Embora muitos tenham a impressão de que a América do Sul é uma região sem disputas militares, o subcontinente é palco de conflitos internos (como os confrontos entre o Estado colombiano e guerrilhas de esquerda, ainda em andamento) e já presenciou guerras extremamente violentas entre países, como as do Chaco e do Paraguai. O mais recente conflito entre Estados na região foi a Guerra do Cenepa, travada entre 1995 por Peru e Equador.
Vinte e oito anos depois, a sombra da guerra internacional volta a ser projetada na América do Sul. Especialistas advertem que, embora haja pouca perspectiva de vitória da ditadura venezuelana, uma invasão pode ser o próximo passo de Maduro.
O major da reserva e analista de riscos Nelson Ricardo Fernandes Silva apontou a grande desproporcionalidade de força militar entre a Venezuela e a Guiana.
“A Venezuela tem hoje forças armadas relativamente bem equipadas, se considerarmos o teatro da América do Sul, tem equipamento russo, uma série de coisas... levando em consideração que há uma alegação histórica que ele [Maduro] apresentou, tem o apoio da população, precisa chamar a atenção para outros cantos, para desviar da inflação e outros assuntos, ele consegue um clamor popular em cima do tema e a possiblidade de meter a mão numa área rica em petróleo”, disse Silva, que destacou interesses de outro ator.
“Seria fantástico para a Rússia ter outro foco de perturbação para os Estados Unidos, França e outros países. Eu acho muito factível que haja um atrito mais forte na região. Tudo se encaminha nessa direção”, afirmou o analista.

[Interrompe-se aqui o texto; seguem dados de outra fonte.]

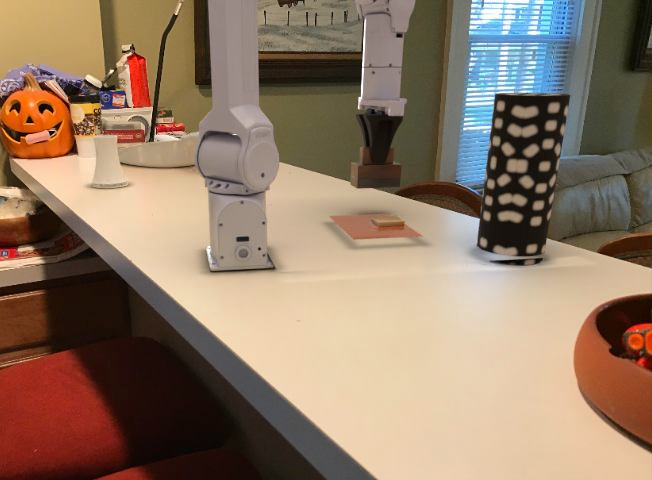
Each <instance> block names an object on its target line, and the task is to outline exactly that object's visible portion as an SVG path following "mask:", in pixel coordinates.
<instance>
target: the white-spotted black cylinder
mask: <svg viewBox="0 0 652 480" xmlns="http://www.w3.org/2000/svg"><path fill="white" fill-rule="evenodd" d="M570 100H571V94H569V93H555V92H554V93H552V92H499V93H495V94H494V101H493V106H492V107H493V108H492V109H493V110H492V117H491V123H490V133H489V140H488V141H489V142H488V147H487V158H486V166H485V173H484V183H483V190H482V198H481V205H480V213H479V222H478V231H477V238H476V247H477V248H478V249H480V250H481V251H484V252H487V253H490V254H494V255H499V256H506V257H507V256H508V257H518V258H512V259H495V260H490V262H492V263H495V264H503V265H510V266H530V265H536V264H539V263H542V262H543V261H544V257H535V256H539V255H540V256H541V255H542V254H544V253H545V252H546V247H547V246H546V245H547V240H548V234H549V229H550V228H549V227H550V222H551V216H552V209H553V204H554V197H555V191H556V187H557V186H556V185H557V179H558V173H559V167H560V160H561V155H562V150H563V149H562V148H563V142H564V137H565V131H566V124H567V119H568V113H569V106H570ZM519 257H530V258H519ZM531 257H532V258H531ZM533 257H534V258H533Z"/></svg>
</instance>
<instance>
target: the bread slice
mask: <svg viewBox="0 0 652 480" xmlns="http://www.w3.org/2000/svg"><path fill="white" fill-rule="evenodd" d="M370 221H372V222H373V223H374V224H376V225H377V226H378V227H384V226H404V224H406V223H405V222H406V221H405V220H404V219H402V218H401V217H399V216H397V215H396V214H391V215H384V216H370Z"/></svg>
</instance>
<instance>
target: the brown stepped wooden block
mask: <svg viewBox="0 0 652 480" xmlns="http://www.w3.org/2000/svg"><path fill="white" fill-rule="evenodd" d="M394 156H395V146H392V145H391V147H390V150H389V154H388V157H387V160H386V162H385V163H373V162H372V160H371V155H370V147H365V146H359V161H356V162H355V161H353V162H351V163H350V186H352V187H354V188H355V189H357V190H358V189H360V190H361V189H383V188H386V189H387V188H400V187H401V181H402V180H401V179H402V167H403V165H402V163H399V162H397V161H394V159H395V157H394Z"/></svg>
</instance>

Para Igor Macedo de Lucena, economista e membro do think tank britânico Chatham House, a intenção de Maduro com a disputa, reavivada depois que a empresa americana ExxonMobil descobriu grandes reservas de petróleo no mar territorial guianense em 2015, é claramente tirar o foco de problemas internos e criar uma espécie de unidade nacional em torno de um tema, às vésperas de eleições que, se forem disputadas de forma limpa, devem tirar o chavismo do poder após mais de 24 anos.
“Dizem que não há nada melhor do que um conflito externo para apagar um problema interno”, disse Lucena.

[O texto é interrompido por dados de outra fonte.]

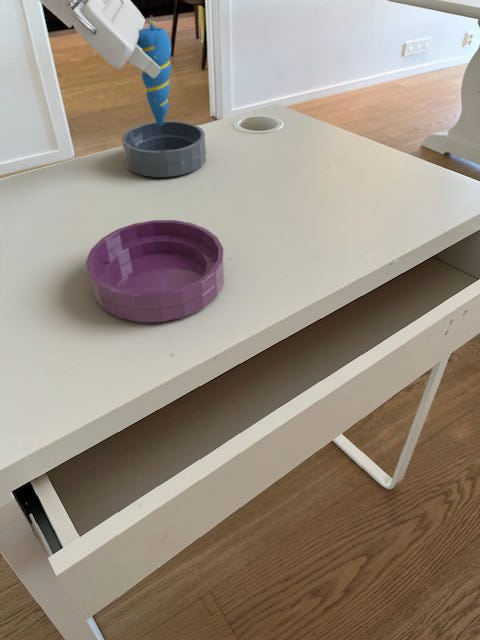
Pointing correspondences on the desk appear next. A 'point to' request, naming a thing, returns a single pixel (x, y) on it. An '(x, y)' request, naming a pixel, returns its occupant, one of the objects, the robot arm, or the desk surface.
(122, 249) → the plum bowl
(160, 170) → the grey bowl
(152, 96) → the ornament
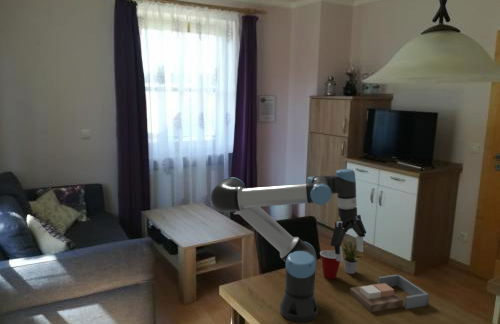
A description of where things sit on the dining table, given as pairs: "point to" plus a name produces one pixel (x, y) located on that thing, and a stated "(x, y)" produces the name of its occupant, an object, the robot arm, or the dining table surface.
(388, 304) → the walnut plate
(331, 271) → the plastic cup
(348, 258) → the house plant
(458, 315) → the dining table surface
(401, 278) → the box
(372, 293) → the cream tile
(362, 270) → the dining table surface
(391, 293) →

“O questionamento é se o Maduro teria coragem e capacidade para isso [iniciar uma guerra], sabendo que o Reino Unido não vai aceitar que um país da Commonwealth seja atacado, nem que os Estados Unidos vão deixar que suas empresas que estão investindo bilhões na região sejam afetadas. Mas, da mesma forma, ninguém esperava um avanço territorial da Rússia sobre a Ucrânia”, disse o analista.
Semelhanças com Putin
Lucena apontou que algumas medidas de Maduro se assemelham às que o parceiro Vladimir Putin adotou nas duas invasões à Ucrânia: a anexação da Crimeia em 2014 e a guerra generalizada que começou em fevereiro de 2022.
Uma delas é alocação de tropas na fronteira com a Guiana, que Maduro diz oficialmente que têm apenas o objetivo de combater a mineração ilegal – da mesma forma, Moscou negou até o último momento no ano passado que os militares mobilizados perto da fronteira com a Ucrânia fossem uma ameaça ao país vizinho.

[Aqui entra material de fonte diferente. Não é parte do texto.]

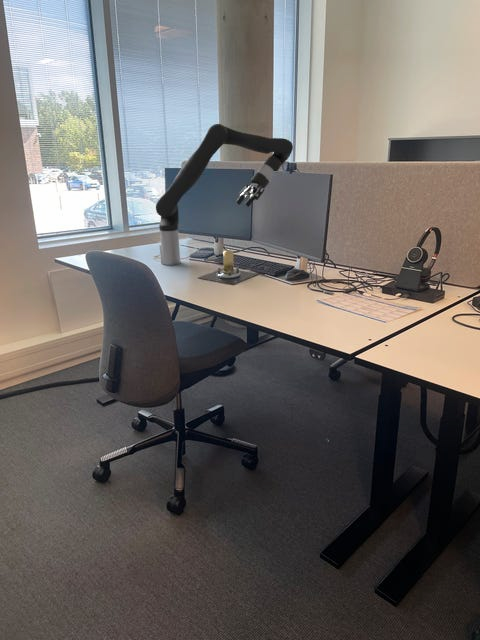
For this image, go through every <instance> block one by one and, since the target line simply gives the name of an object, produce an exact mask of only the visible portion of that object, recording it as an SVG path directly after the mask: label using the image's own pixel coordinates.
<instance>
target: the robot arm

Outro ponto é “um plano acelerado para o atendimento integral da população atual e futura” da Guiana Essequiba, o que incluiria a concessão de cidadania às 125 mil pessoas que vivem no local, a maioria comunidades indígenas.
“Putin dava abertamente passaportes para quem entrasse numa administração russa na Crimeia e [os cidadãos] saíam de lá russos. Maduro pode dizer que ali [no Essequibo] há uma população grande de neovenezuelanos e ele vai lá defendê-los de um ataque do governo da Guiana, todo tipo de ideia para deturpar a opinião pública e tornar um ataque 'legítimo', quando na verdade essa ameaça não existe. É todo o enredo de uma invasão, a questão é se ele vai comprar uma briga militar que não tem a menor chance de vencer”, disse Lucena.